'''
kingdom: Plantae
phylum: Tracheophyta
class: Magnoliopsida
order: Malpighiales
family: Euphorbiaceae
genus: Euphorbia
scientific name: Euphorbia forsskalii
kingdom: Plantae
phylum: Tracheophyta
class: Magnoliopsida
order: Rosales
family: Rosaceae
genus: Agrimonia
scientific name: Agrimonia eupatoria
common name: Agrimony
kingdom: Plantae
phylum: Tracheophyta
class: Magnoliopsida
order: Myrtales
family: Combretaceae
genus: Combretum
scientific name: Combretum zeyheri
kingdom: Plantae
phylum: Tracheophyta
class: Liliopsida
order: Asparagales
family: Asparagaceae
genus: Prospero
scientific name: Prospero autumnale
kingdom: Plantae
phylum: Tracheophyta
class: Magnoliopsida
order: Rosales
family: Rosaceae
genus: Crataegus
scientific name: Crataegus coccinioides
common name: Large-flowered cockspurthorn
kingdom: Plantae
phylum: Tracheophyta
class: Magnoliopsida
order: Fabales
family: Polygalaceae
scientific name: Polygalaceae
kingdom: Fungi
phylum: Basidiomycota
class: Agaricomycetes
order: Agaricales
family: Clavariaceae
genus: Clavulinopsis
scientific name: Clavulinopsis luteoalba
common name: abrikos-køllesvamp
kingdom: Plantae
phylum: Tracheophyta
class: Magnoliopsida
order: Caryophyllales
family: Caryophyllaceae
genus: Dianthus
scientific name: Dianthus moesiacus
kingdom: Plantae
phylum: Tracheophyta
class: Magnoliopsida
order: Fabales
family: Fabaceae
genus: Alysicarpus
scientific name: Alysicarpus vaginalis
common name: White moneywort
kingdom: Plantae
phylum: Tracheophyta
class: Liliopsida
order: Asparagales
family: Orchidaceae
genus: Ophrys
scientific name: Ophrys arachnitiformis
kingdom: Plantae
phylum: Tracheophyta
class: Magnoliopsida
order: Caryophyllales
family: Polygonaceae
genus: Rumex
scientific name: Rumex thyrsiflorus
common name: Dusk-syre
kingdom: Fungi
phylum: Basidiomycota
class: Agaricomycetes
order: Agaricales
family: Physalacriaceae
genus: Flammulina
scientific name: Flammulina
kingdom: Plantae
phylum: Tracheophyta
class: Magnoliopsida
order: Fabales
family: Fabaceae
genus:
'''
▶ SHORT TASK
Copy the lines from the rows above word for word, beginning with the line that contains "genus: Euphorbia" and continuing through the line that contains "family: Asparagaceae".

▶ THE ANSWER
genus: Euphorbia
scientific name: Euphorbia forsskalii
kingdom: Plantae
phylum: Tracheophyta
class: Magnoliopsida
order: Rosales
family: Rosaceae
genus: Agrimonia
scientific name: Agrimonia eupatoria
common name: Agrimony
kingdom: Plantae
phylum: Tracheophyta
class: Magnoliopsida
order: Myrtales
family: Combretaceae
genus: Combretum
scientific name: Combretum zeyheri
kingdom: Plantae
phylum: Tracheophyta
class: Liliopsida
order: Asparagales
family: Asparagaceae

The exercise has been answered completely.